• What the exercise asks: Produce a copy of every line in the records that holds the string "Autism".

• Collected data:
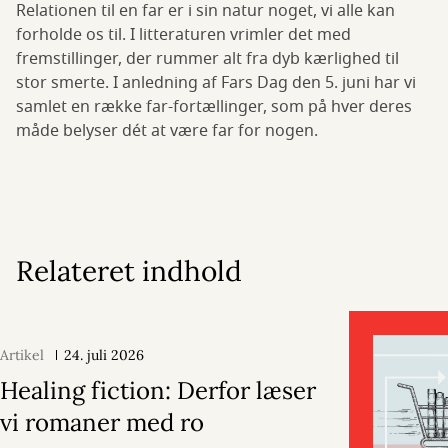
Relationen til en far er i sin natur noget, vi alle kan
forholde os til. I litteraturen vrimler det med
fremstillinger, der rummer alt fra dyb kærlighed til
stor smerte. I anledning af Fars Dag den 5. juni har vi
samlet en række far-fortællinger, som på hver deres
måde belyser dét at være far for nogen.
Relateret indhold
Artikel
24. juli 2026
Healing fiction: Derfor læser
vi romaner med ro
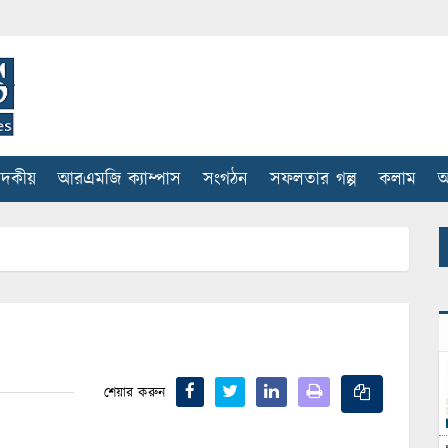
াদকীয়
আরএমজি ক্যাম্পাস
সংগঠন
সফলতার গল্প
কলাম
আ
শেয়ার করুন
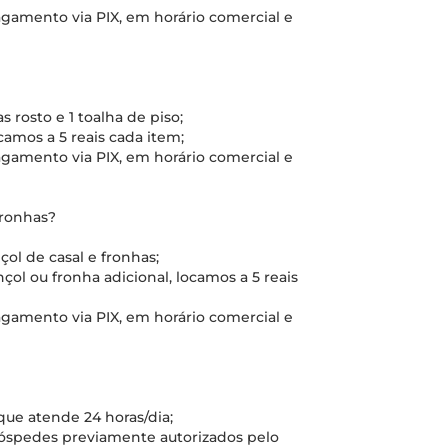
gamento via PIX, em horário comercial e
 rosto e 1 toalha de piso;
camos a 5 reais cada item;
gamento via PIX, em horário comercial e
fronhas?
nçol de casal e fronhas;
çol ou fronha adicional, locamos a 5 reais
gamento via PIX, em horário comercial e
 que atende 24 horas/dia;
 hóspedes previamente autorizados pelo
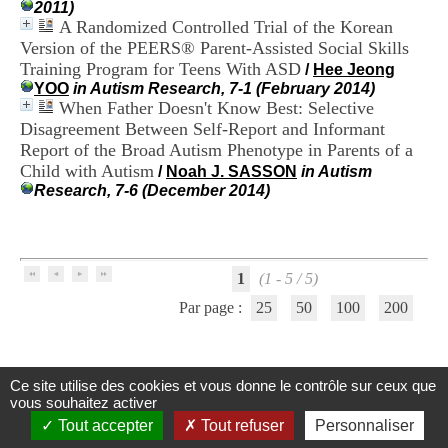
2011)
i
A Randomized Controlled Trial of the Korean
o
n
Version of the PEERS® Parent-Assisted Social Skills
d
Training Program for Teens With ASD
/
Hee Jeong
u
YOO
in Autism Research, 7-1 (February 2014)
C
When Father Doesn't Know Best: Selective
R
Disagreement Between Self-Report and Informant
A
Report of the Broad Autism Phenotype in Parents of a
R
Child with Autism
h
/
Noah J. SASSON
in Autism
ô
Research, 7-6 (December 2014)
n
e
-
A
l
1
(1 - 5 / 5)
p
Par page :
25
50
100
200
e
s
C
e
Ce site utilise des cookies et vous donne le contrôle sur ceux que
n
Centre d'Information et de Documentation
vous souhaitez activer
t
du CRA Rhône-Alpes
r
Tout accepter
Tout refuser
Personnaliser
e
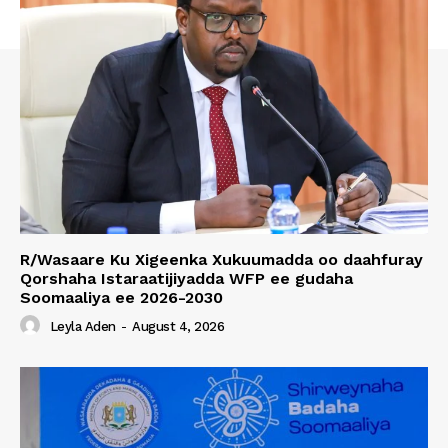
R/Wasaare Ku Xigeenka Xukuumadda oo daahfuray
Qorshaha Istaraatijiyadda WFP ee gudaha
Soomaaliya ee 2026-2030
Leyla Aden
-
August 4, 2026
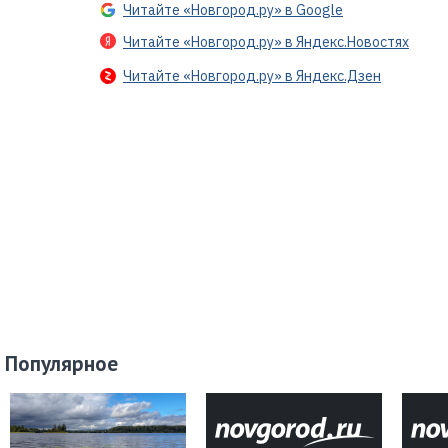
Читайте «Новгород.ру» в Google
Читайте «Новгород.ру» в Яндекс.Новостях
Читайте «Новгород.ру» в Яндекс.Дзен
Популярное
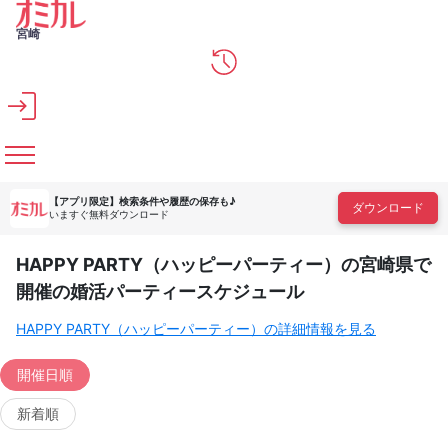
メインコンテンツへスキップ
宮崎
【アプリ限定】
検索条件や履歴の保存も♪
ダウンロード
いますぐ無料ダウンロード
HAPPY PARTY（ハッピーパーティー）の宮崎県で
開催の婚活パーティースケジュール
HAPPY PARTY（ハッピーパーティー）の詳細情報を見る
開催日順
新着順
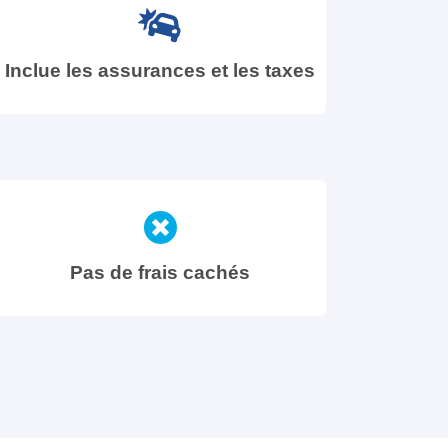
Inclue les assurances et les taxes
Pas de frais cachés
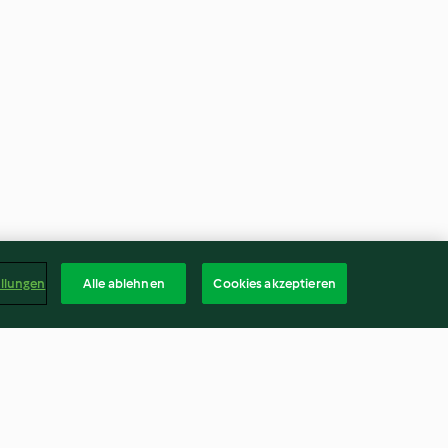
ellungen
Alle ablehnen
Cookies akzeptieren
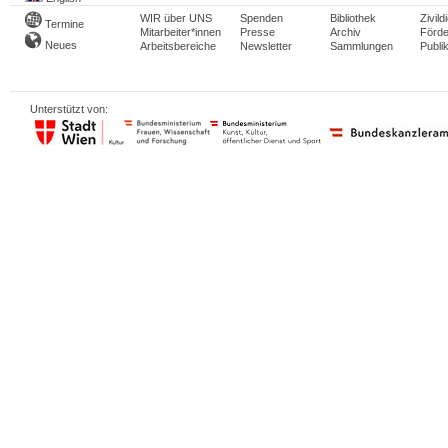
WIR über UNS
Spenden
Bibliothek
Zivild
Termine
Mitarbeiter*innen
Presse
Archiv
Förde
Neues
Arbeitsbereiche
Newsletter
Sammlungen
Publi
Unterstützt von:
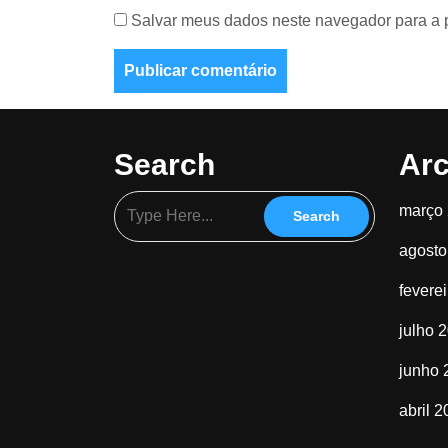
Salvar meus dados neste navegador para a 
Search
Arc
março
agosto
fevere
julho 
junho 
abril 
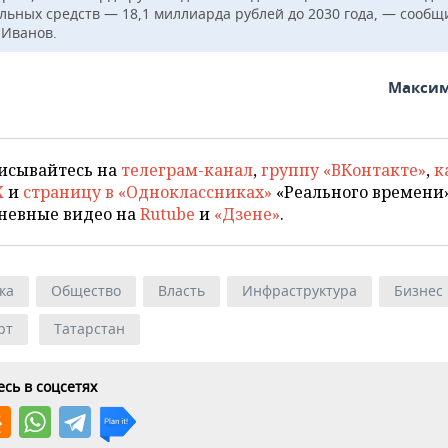
льных средств — 18,1 миллиарда рублей до 2030 года, — сообщ
 Иванов.
Максим
исывайтесь на
телеграм-канал
,
группу «ВКонтакте»
,
к
X
и
страницу в «Одноклассниках»
«Реального времени»
невные видео на
Rutube
и
«Дзене»
.
ка
Общество
Власть
Инфраструктура
Бизнес
рт
Татарстан
сь в соцсетях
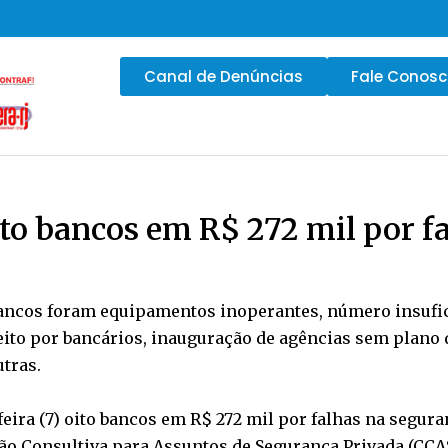
Canal de Denúncias
Fale Conos
ito bancos em R$ 272 mil por f
ancos foram equipamentos inoperantes, número insuficie
feito por bancários, inauguração de agências sem plan
utras.
-feira (7) oito bancos em R$ 272 mil por falhas na segu
ão Consultiva para Assuntos de Segurança Privada (CCASP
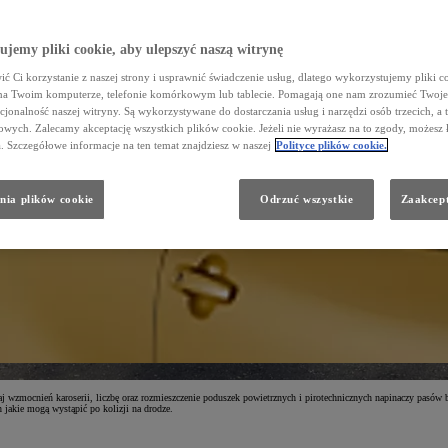
jemy pliki cookie, aby ulepszyć naszą witrynę
ć Ci korzystanie z naszej strony i usprawnić świadczenie usług, dlatego wykorzystujemy pliki co
na Twoim komputerze, telefonie komórkowym lub tablecie. Pomagają one nam zrozumieć Twoje 
cjonalność naszej witryny. Są wykorzystywane do dostarczania usług i narzędzi osób trzecich, a 
wych. Zalecamy akceptację wszystkich plików cookie. Jeżeli nie wyrażasz na to zgody, możesz 
a. Szczegółowe informacje na ten temat znajdziesz w naszej
Polityce plików cookie.
nia plików cookie
Odrzuć wszystkie
Zaakcept
 wzmocnień karoserii, liczbę oraz rozmieszczenie poduszek powietrznych i pirotechnicznych napinaczy pasów b
jakie mogą wystąpić po kolizji na drodze.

• Response:
in Autism Research, 7-1 (February 2014)
Report of the Broad Autism Phenotype in Parents of a
Child with Autism
in Autism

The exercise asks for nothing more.